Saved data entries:
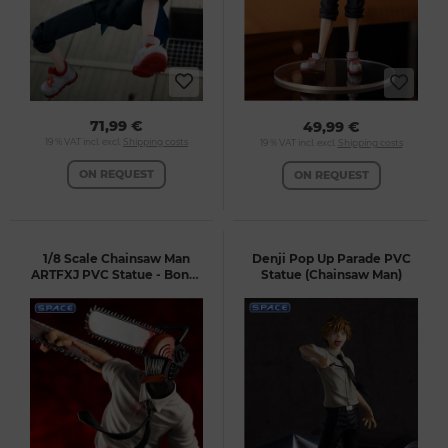
71,99 €
49,99 €
19 % VAT incl. excl.
Shipping costs
19 % VAT incl. excl.
Shipping costs
ON REQUEST
ON REQUEST
1/8 Scale Chainsaw Man
Denji Pop Up Parade PVC
ARTFXJ PVC Statue - Bonus
Statue (Chainsaw Man)
Version (Chainsaw Man)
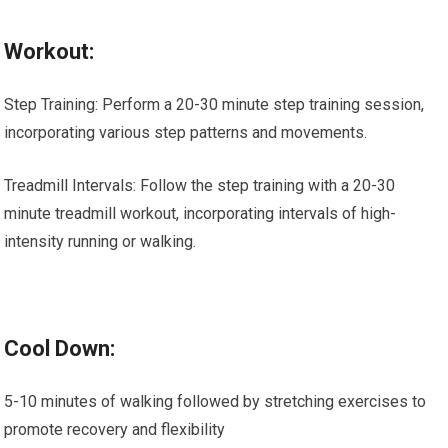
Workout:
Step Training: Perform a 20-30 minute step training session,
incorporating various step patterns and movements.
Treadmill Intervals: Follow the step training with a 20-30
minute treadmill workout, incorporating intervals of high-
intensity running or walking.
Cool Down:
5-10 minutes of walking followed by stretching exercises to
promote recovery and flexibility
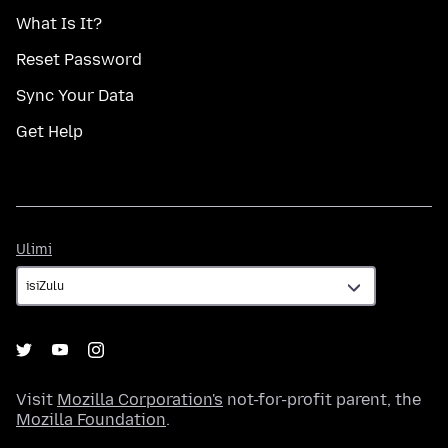
What Is It?
Reset Password
Sync Your Data
Get Help
Ulimi
Ulimi
Visit
Mozilla Corporation's
not-for-profit parent, the
Mozilla Foundation
.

**INSTRUCTION**:
Using the data above, which lines fall from the one with "Denji Pop Up Parade PVC" through the one with "not-for-profit parent, the"? Repeat them exactly, ends included, minus any pictures.

**RESULT FOR THIS TASK**:
Denji Pop Up Parade PVC
ARTFXJ PVC Statue - Bonus
Statue (Chainsaw Man)
Version (Chainsaw Man)
Workout:
Step Training: Perform a 20-30 minute step training session,
incorporating various step patterns and movements.
Treadmill Intervals: Follow the step training with a 20-30
minute treadmill workout, incorporating intervals of high-
intensity running or walking.
Cool Down:
5-10 minutes of walking followed by stretching exercises to
promote recovery and flexibility
What Is It?
Reset Password
Sync Your Data
Get Help
Ulimi
Ulimi
Visit
Mozilla Corporation's
not-for-profit parent, the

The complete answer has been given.